Exercise requirements: Go line by line through the listing below and copy those that hold "casing".

== Data to examine

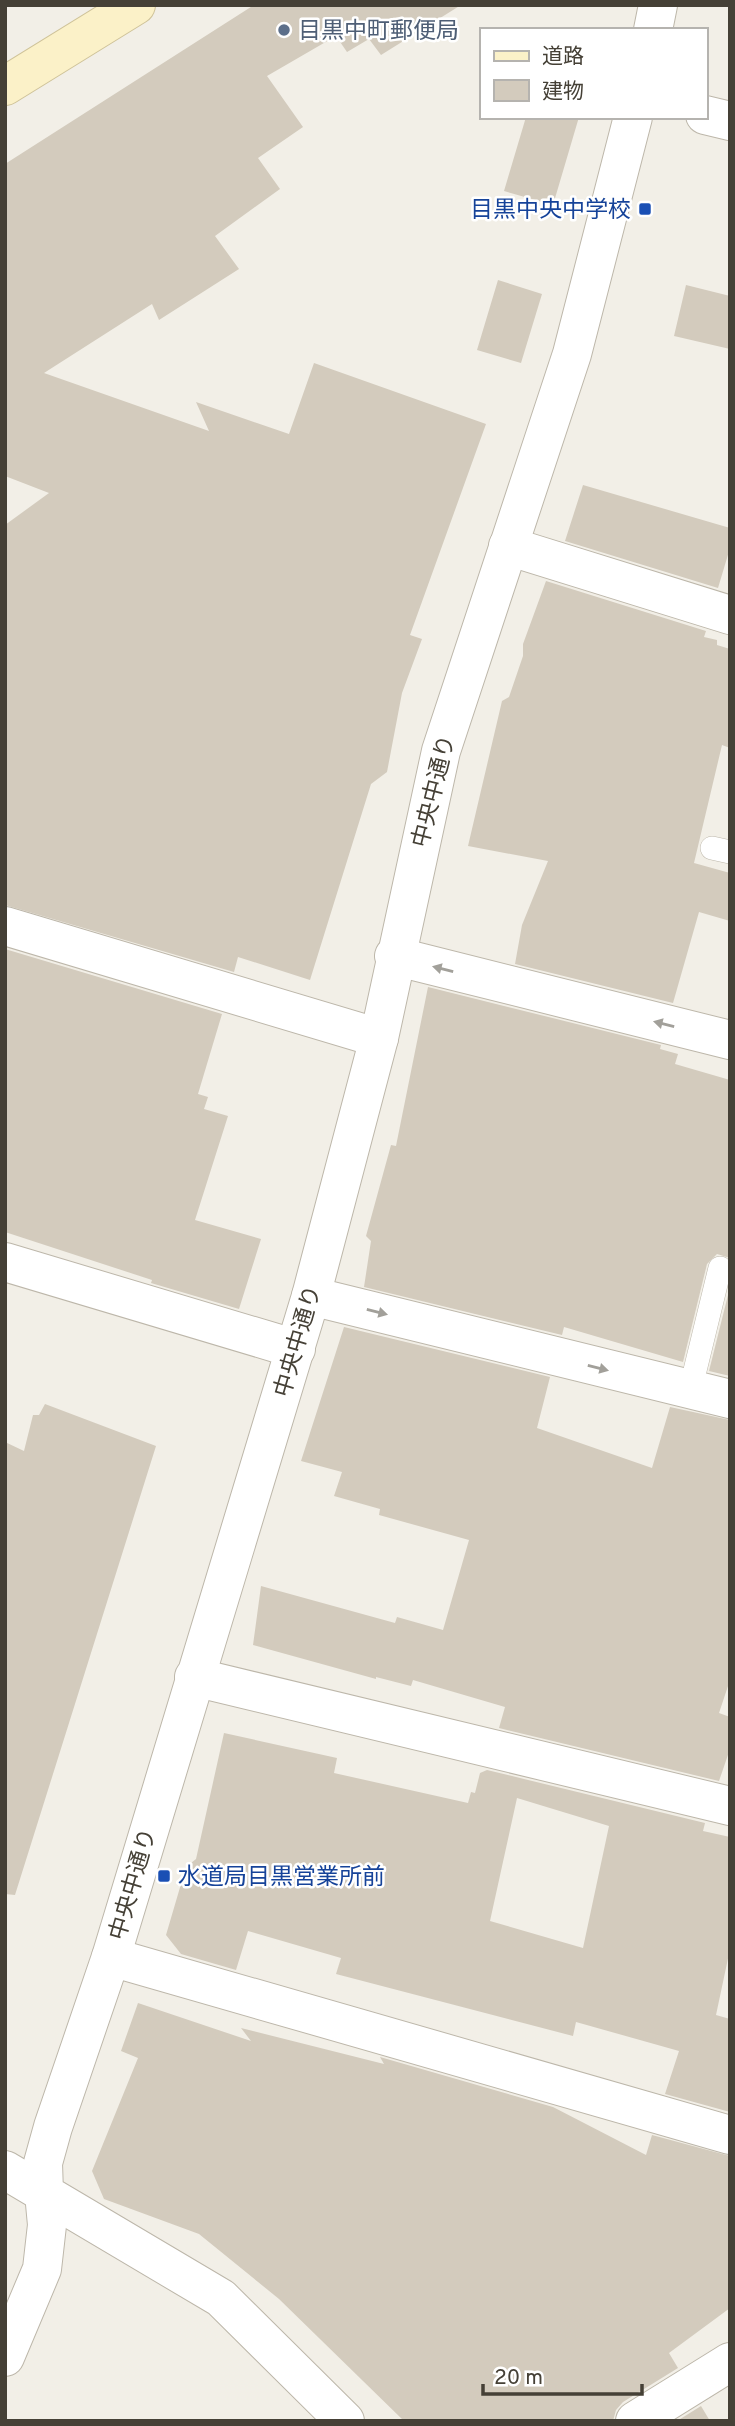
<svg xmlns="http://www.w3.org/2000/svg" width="735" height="2426" font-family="Overpass,'Noto Sans JP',sans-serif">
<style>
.building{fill:#d3cbbd;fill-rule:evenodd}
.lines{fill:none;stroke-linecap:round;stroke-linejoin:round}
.service-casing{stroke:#bdb7aa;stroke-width:24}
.minor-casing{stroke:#bdb7aa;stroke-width:40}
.tertiary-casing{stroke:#bdb7aa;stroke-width:40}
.secondary-casing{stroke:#cfc399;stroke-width:40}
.service{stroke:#fff;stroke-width:23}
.minor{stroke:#fff;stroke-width:38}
.tertiary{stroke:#fff;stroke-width:38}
.secondary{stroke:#fbf1c8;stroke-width:38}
.oneway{fill:#a2a09a}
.service-dot{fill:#5c6f8a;stroke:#fff;stroke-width:2.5}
.transit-dot{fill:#1a4fb4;stroke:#fff;stroke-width:2.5}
.labels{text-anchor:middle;stroke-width:5;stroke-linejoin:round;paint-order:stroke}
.service-label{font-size:23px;fill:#4e5e75;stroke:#fff;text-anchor:start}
.transit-label{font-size:23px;fill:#164399;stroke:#fff;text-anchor:end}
.street-label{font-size:23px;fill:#454036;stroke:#fff}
</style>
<rect width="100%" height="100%" fill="#f2efe7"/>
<path class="building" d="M254,5H461L381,55L369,39L347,52L336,36L267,76L303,127L258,158L280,189L215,236L239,269L159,320L152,304L44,373L209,431L196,402L289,434L314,363L486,424L410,635L422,639L402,693L387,772L371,784L310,980L238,957L234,972L5,905V525L49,493L5,476V164Z
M526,117H579L553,205L504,191Z
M498,280L542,294L521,363L477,350Z
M686,285L730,296V349L674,336Z
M583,485L730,528V548L718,588L565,541Z
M546,581L706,631L704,637L717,640V645L730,649V748L722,745L694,863L730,873V921L699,912L673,1003L515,964L522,925L548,861L468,846L502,701L509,697L523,656V644Z
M5,949L222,1014L198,1094L208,1097L204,1109L228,1116L195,1220L261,1239L239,1309L151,1283L152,1280L5,1232Z
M428,987L661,1045L660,1049L678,1054L675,1064L730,1080V1258L717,1254L707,1264L683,1362L564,1327L562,1335L364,1287L371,1241L366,1236L391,1145L396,1146Z
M730,1287V1376L709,1371Z
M344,1327L550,1377L537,1428L652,1468L670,1407L730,1420V1680L719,1713L730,1717V1749L719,1781L499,1728L505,1707L413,1680L411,1686L376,1677V1679L253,1645L261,1586L395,1623L397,1617L443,1630L469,1540L379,1515L380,1509L334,1496L342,1472L301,1461Z
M45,1404L156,1446L15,1895L5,1894V1442L24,1451L33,1415H39Z
M224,1733L337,1758L334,1773L468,1803L471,1792L475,1793L480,1773L487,1770L705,1823L703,1831L730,1837V1949L716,2015L730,2019V2112L665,2094L679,2051L576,2022L573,2036L336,1974L341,1958L248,1931L236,1970L181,1954L166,1935L186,1867L196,1859ZM517,1798L609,1826L583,1948L490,1921Z
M138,2003L251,2041L241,2028L384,2064L380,2057L553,2107L646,2155L652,2135L730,2156V2308L669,2353L678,2368L623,2402L616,2410L613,2421H404L279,2299L199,2234L104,2199L92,2171L138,2058L121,2051Z
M701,2406L710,2421H677Z"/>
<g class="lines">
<defs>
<path id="service" d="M712,848L730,852
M690,1391L720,1268"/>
<path id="minor" d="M705,115L730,121
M508,546L730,615
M5,926L379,1038
M394,956L730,1040
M5,1262L296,1349
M311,1296L730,1399
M194,1677L730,1806
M111,1957L730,2135
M5,2357L42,2269L47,2225L44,2193
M635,2421L730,2362"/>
<path id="tertiary" d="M653,30L658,5
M5,2170L221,2298L345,2421
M44,2193L43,2163L53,2127L111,1957L311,1296L379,1038L441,751L572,354L633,117"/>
<path id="secondary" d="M5,86L136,5"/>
</defs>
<use href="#service" class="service-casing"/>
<use href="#minor" class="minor-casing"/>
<use href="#tertiary" class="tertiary-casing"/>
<use href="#secondary" class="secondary-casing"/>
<use href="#service" class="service"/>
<use href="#minor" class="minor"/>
<use href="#tertiary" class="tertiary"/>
<use href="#secondary" class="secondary"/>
</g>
<defs><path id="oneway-solid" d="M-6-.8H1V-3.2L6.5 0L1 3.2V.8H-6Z" transform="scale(1.75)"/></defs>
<g class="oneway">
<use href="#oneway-solid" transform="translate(443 969) rotate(-166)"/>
<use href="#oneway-solid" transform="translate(664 1024) rotate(-166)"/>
<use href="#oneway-solid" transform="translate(377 1312) rotate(14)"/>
<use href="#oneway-solid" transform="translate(598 1368) rotate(14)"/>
</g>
<circle class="service-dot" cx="284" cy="30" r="7"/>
<g class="transit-dot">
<rect x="638" y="202" width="14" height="14" rx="3.5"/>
<rect x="157" y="1869" width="14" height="14" rx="3.5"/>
</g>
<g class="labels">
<g class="service-label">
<text x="298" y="38">目黒中町郵便局</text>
</g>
<g class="transit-label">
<text x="631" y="217">目黒中央中学校</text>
<text x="178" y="1884" text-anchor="start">水道局目黒営業所前</text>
</g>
<g class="street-label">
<text transform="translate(433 791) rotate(-76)" y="8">中央中通り</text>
<text transform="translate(297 1341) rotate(-74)" y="8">中央中通り</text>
<text transform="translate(132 1884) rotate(-74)" y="8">中央中通り</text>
</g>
</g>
<rect width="735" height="2426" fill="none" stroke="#454036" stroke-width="14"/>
<rect x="480" y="28" width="228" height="91" fill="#ffffff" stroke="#b5b3af" stroke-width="2"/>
<rect x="494" y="51" width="35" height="10" fill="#fbf1c8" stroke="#b5b3af" stroke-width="2"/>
<text x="542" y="63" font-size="21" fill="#454036">道路</text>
<rect x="494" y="80" width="35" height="21" fill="#d3cbbd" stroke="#b5b3af" stroke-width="2"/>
<text x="542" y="98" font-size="21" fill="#454036">建物</text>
<path d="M483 2384v10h159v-10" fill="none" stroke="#454036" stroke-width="3.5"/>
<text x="494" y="2384" font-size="21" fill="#454036" stroke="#ffffff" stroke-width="5" paint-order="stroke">20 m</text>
</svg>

====

Response area:
.service-casing{stroke:#bdb7aa;stroke-width:24}
.minor-casing{stroke:#bdb7aa;stroke-width:40}
.tertiary-casing{stroke:#bdb7aa;stroke-width:40}
.secondary-casing{stroke:#cfc399;stroke-width:40}
<use href="#service" class="service-casing"/>
<use href="#minor" class="minor-casing"/>
<use href="#tertiary" class="tertiary-casing"/>
<use href="#secondary" class="secondary-casing"/>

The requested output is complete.